Unique versus Combinatorial Dual Indexing
Combinatorial dual indexing is a technique that uses a set of Index 1 (denoted as i7) and Index 2(denoted as i5) barcodes that are combined in a manner such that it produces distinct i7 and i5 pairs which increases multiplexing capacity for sequencing. With combinatorial dual indexes, each i7 and i5 is shared among other samples on the same plate, typically with i5's repeating across rows and i7's down columns. These combinations are unique but individual indexes used are not. However, a phenomenon known as 'index hopping' has been observed when sequencing multiplexed libraries that followed single or combinatorial indexing schemes with newer Illumina platforms utilizing ExAmp chemistry such as the NovaSeq (Costello et al., 2018). This swapping of indexes causes reads to be mis-assigned and subsequently excluded from further analysis. The primary strategy employed to mitigate the effects of index hopping is through the utilization of unique dual indexes.

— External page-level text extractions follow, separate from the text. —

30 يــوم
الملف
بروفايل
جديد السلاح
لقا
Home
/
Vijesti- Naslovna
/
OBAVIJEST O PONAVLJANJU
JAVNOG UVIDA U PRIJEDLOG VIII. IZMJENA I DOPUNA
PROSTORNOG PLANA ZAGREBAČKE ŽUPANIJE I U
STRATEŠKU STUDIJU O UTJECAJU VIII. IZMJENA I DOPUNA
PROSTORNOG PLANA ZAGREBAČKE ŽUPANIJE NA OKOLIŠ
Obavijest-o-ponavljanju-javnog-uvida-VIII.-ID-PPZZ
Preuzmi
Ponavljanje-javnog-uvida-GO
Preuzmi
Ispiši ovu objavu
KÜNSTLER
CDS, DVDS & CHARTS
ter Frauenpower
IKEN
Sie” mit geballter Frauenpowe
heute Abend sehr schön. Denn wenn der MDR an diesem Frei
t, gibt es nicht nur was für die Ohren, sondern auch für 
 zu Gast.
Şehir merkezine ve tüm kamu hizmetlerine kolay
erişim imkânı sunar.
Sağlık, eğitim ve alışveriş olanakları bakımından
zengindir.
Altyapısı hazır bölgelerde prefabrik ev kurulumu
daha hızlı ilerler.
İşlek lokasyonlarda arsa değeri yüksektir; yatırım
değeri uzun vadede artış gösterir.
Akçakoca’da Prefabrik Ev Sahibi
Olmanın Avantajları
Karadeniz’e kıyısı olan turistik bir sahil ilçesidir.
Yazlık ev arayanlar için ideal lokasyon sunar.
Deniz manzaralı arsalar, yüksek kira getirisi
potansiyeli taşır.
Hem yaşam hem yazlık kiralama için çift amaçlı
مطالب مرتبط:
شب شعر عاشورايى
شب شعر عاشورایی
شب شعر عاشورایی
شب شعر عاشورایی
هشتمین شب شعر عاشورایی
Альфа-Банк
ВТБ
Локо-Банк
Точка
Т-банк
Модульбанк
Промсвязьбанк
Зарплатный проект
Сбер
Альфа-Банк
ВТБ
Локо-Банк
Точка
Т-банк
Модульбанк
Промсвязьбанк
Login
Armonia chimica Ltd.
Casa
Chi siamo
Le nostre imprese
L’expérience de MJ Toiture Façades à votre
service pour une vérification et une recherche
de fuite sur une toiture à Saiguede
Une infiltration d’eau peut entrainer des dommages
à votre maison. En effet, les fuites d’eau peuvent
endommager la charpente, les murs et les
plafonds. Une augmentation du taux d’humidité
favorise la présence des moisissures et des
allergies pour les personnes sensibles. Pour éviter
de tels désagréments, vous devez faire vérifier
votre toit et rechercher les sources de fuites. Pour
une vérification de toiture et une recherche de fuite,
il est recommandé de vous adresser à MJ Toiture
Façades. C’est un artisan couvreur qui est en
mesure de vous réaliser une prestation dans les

Unique dual indexes (UDI) are non-redundant indexes where each i5 and i7 has a distinct index sequence. As opposed to combinatorial dual indexing, an i7 and i5 index is never repeated nor shared among other samples (i.e. for a 96-well UDI index plate, there are 96 unique i7's and 96 unique i5's). Both the combinations and individual indexes used are unique, and as a result the frequency of mis-assigned reads due to index hopping is greatly reduced. The BioMicro Center recommends that UDI's always be used when sequencing on the NovaSeq. The number of libraries that can be multiplexed and sequenced on a single lane is determined by the total number of UDI's provided for each library preparation method.